Internet adalah berkah akhir jaman. Tapi tetap saja, kita semakin karib dengan
alasan-alasan.
Saya
teringat sebuah kuotasi yang satir dari Joseph Stalin, “Kematian satu orang adalah tragedi, kematian sejuta orang adalah
statistik”. Terdengar miris. Tapi mungkin, pelayanan kesehatan yang
melewatkan upaya mengenal yang baik pada akhirnya akan mengarah pada hal
tersebut.
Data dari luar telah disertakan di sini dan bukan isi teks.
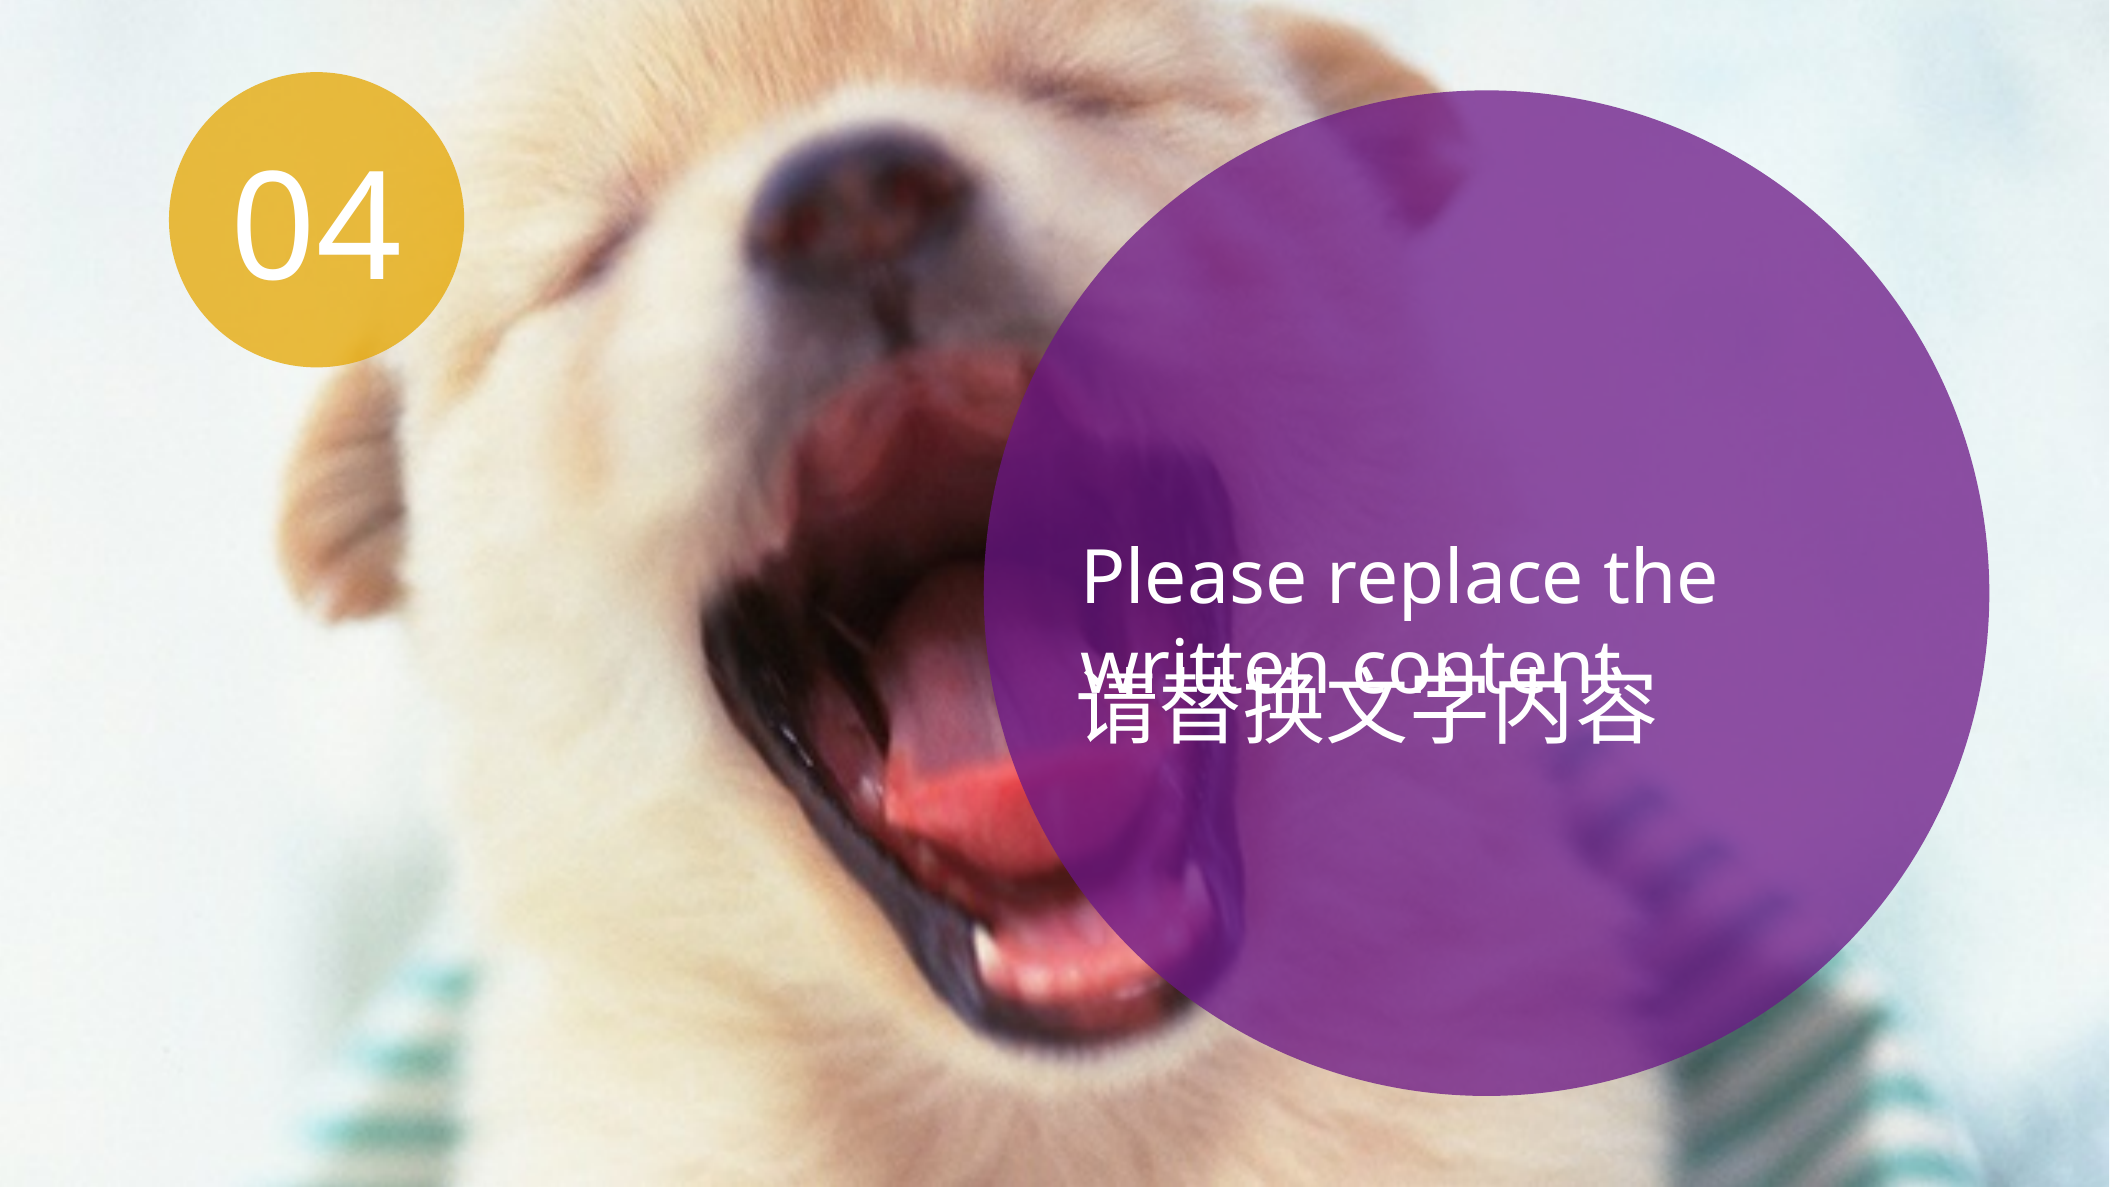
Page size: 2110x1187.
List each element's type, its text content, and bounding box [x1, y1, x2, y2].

text_box [0, 0, 2110, 1187]
text_box Please replace the written content [1065, 521, 1973, 716]
text_box 04 [167, 71, 466, 369]
text_box 请替换文字内容 [1033, 627, 1673, 762]
text_box [982, 89, 1991, 1097]
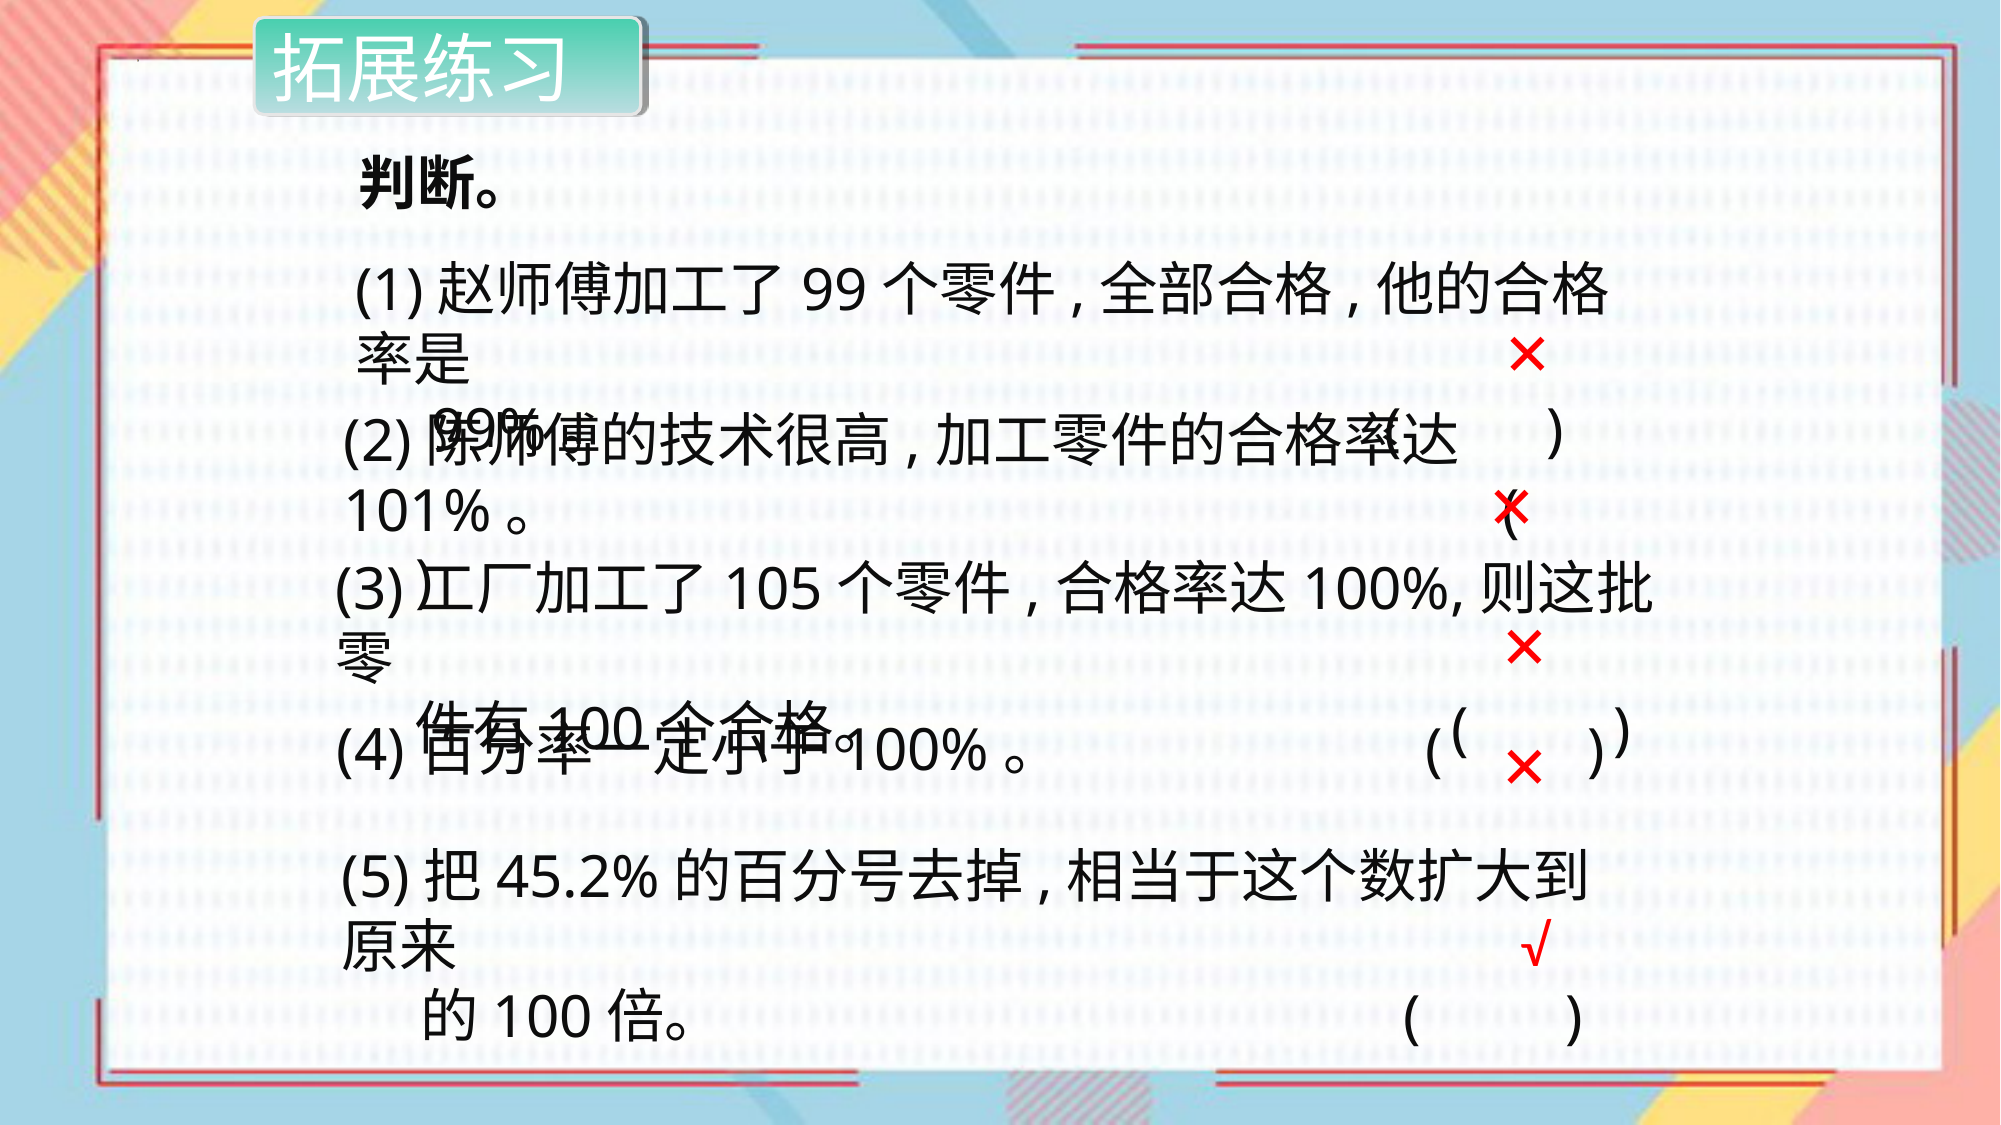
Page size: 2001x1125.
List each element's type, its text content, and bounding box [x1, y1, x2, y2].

Kematian akan dimaknai sekadar bagian dari data. Data yang lahir dari
kegagalan kita mengenali kondisi pasien dengan baik.
Adalah
hal yang mengerikan ketika seorang tenaga kesehatan tidak menyadari bahwa
kondisi pasiennya di ambang maut, hanya karena ia tidak mengenal pendekatan
tanda dan gejalanya. Sebuah misal yang sama mengerikannya ketika seorang
praktisi kesehatan mengabaikan gambaran ECG karena ia tidak mengenali gambaran
yang tampak, padahal ternyata sebuah kondisi serangan koroner akut, lalu
jantung pasien menggelepar dengan cepat,
dan pasien nyawanya teregang begitu saja, karena praktisi tadi tidak paham
untuk berbuat apa. Jangankan paham, kenal saja tidak.
Metode
di dunia kedokteran tidak pernah statis. Ia akan terus disusun dan direka
ulang, sehingga upaya mengenali kondisi pasien terus ditingkatkan, demi
tercapainya keselamatan dan peningkatan derajat kesehatan.
Upaya
mengenali kondisi pasien, berakar pada keinginan belajar yang kuat. Upaya ini juga
berpijak pada konstruksi berpikir yang senantiasa menjaga kalimat sederhana: tak kenal, maka tak selamat.